[Begin Records supplied]

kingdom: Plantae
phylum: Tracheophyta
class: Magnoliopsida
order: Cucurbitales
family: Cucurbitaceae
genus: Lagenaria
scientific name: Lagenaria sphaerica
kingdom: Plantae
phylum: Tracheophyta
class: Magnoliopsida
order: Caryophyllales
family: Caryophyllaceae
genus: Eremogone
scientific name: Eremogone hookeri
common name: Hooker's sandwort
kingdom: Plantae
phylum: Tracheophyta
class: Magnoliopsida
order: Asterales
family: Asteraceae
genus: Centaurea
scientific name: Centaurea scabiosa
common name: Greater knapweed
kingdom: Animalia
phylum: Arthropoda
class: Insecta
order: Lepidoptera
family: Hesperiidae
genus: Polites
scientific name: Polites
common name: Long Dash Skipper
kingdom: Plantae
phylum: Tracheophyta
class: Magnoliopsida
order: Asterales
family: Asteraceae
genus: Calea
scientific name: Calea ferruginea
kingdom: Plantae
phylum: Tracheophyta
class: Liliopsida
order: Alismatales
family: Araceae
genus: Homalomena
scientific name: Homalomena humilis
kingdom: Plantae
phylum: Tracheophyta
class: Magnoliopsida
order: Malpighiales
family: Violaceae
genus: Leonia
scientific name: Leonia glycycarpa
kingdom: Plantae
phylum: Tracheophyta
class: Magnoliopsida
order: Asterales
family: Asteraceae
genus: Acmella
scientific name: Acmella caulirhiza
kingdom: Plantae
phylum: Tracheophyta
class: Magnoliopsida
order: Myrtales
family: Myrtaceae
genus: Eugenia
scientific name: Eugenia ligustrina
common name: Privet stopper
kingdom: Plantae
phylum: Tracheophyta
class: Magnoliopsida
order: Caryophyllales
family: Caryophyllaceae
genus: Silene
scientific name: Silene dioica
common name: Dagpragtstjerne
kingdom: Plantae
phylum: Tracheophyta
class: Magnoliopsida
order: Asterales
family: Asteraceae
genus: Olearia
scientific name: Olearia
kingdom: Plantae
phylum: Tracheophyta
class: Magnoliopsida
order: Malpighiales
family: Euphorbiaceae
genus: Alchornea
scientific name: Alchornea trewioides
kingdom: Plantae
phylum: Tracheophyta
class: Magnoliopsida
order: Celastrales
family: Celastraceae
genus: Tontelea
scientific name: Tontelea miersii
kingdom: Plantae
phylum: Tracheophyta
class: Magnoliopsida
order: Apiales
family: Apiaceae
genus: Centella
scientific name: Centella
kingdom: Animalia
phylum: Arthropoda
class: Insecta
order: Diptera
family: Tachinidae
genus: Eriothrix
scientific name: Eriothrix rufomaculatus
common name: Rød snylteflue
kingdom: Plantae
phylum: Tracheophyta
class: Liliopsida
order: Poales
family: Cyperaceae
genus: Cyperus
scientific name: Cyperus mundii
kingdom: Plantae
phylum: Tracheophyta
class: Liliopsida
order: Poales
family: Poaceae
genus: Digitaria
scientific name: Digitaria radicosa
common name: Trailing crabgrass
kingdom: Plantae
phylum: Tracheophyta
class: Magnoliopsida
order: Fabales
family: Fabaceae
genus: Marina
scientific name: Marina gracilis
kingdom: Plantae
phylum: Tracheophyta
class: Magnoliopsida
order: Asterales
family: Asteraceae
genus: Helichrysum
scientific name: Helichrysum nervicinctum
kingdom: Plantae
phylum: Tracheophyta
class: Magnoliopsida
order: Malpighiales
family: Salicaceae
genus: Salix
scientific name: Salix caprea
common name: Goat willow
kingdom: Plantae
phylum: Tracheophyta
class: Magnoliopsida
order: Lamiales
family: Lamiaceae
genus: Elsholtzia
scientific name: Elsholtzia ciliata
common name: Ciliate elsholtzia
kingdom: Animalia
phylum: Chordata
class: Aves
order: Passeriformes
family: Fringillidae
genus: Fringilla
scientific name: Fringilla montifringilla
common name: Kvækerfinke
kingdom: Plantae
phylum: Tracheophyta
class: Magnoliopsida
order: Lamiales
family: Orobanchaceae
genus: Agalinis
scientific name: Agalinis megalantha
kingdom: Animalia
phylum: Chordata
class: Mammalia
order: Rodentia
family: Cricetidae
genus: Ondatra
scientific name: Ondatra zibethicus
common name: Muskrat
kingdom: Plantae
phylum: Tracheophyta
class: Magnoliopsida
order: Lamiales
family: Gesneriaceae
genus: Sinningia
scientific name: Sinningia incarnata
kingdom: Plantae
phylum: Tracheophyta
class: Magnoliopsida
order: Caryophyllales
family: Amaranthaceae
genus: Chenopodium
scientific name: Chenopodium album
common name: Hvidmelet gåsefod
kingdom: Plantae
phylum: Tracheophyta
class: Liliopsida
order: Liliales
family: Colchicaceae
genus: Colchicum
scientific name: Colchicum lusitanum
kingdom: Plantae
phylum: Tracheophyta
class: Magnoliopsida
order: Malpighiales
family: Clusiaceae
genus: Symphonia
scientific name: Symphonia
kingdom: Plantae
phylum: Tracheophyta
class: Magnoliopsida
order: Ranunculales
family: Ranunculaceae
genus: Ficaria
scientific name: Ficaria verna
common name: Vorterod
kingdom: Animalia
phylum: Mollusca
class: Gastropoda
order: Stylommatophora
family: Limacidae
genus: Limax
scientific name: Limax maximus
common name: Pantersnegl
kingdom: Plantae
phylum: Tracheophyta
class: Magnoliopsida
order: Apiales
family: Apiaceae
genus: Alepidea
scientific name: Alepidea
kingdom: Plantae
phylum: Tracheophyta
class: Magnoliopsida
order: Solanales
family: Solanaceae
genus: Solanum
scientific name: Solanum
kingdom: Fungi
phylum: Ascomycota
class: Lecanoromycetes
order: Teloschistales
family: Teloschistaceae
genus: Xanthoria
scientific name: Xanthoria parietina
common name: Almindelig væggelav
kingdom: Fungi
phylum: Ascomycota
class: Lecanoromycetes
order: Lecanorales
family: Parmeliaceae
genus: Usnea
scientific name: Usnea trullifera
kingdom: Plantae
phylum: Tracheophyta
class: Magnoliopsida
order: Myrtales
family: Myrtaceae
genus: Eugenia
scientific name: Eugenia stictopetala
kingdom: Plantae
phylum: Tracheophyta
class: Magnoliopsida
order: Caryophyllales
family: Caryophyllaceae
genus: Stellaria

[End Records supplied]

→ Directive:
Revise the lines beginning with the one containing "order: Alismatales" and ending with the one containing "genus: Silene", replacing "scientific name" with "species" and leaving everything else unchanged; return only those lines.

→ Correct response:
order: Alismatales
family: Araceae
genus: Homalomena
species: Homalomena humilis
kingdom: Plantae
phylum: Tracheophyta
class: Magnoliopsida
order: Malpighiales
family: Violaceae
genus: Leonia
species: Leonia glycycarpa
kingdom: Plantae
phylum: Tracheophyta
class: Magnoliopsida
order: Asterales
family: Asteraceae
genus: Acmella
species: Acmella caulirhiza
kingdom: Plantae
phylum: Tracheophyta
class: Magnoliopsida
order: Myrtales
family: Myrtaceae
genus: Eugenia
species: Eugenia ligustrina
common name: Privet stopper
kingdom: Plantae
phylum: Tracheophyta
class: Magnoliopsida
order: Caryophyllales
family: Caryophyllaceae
genus: Silene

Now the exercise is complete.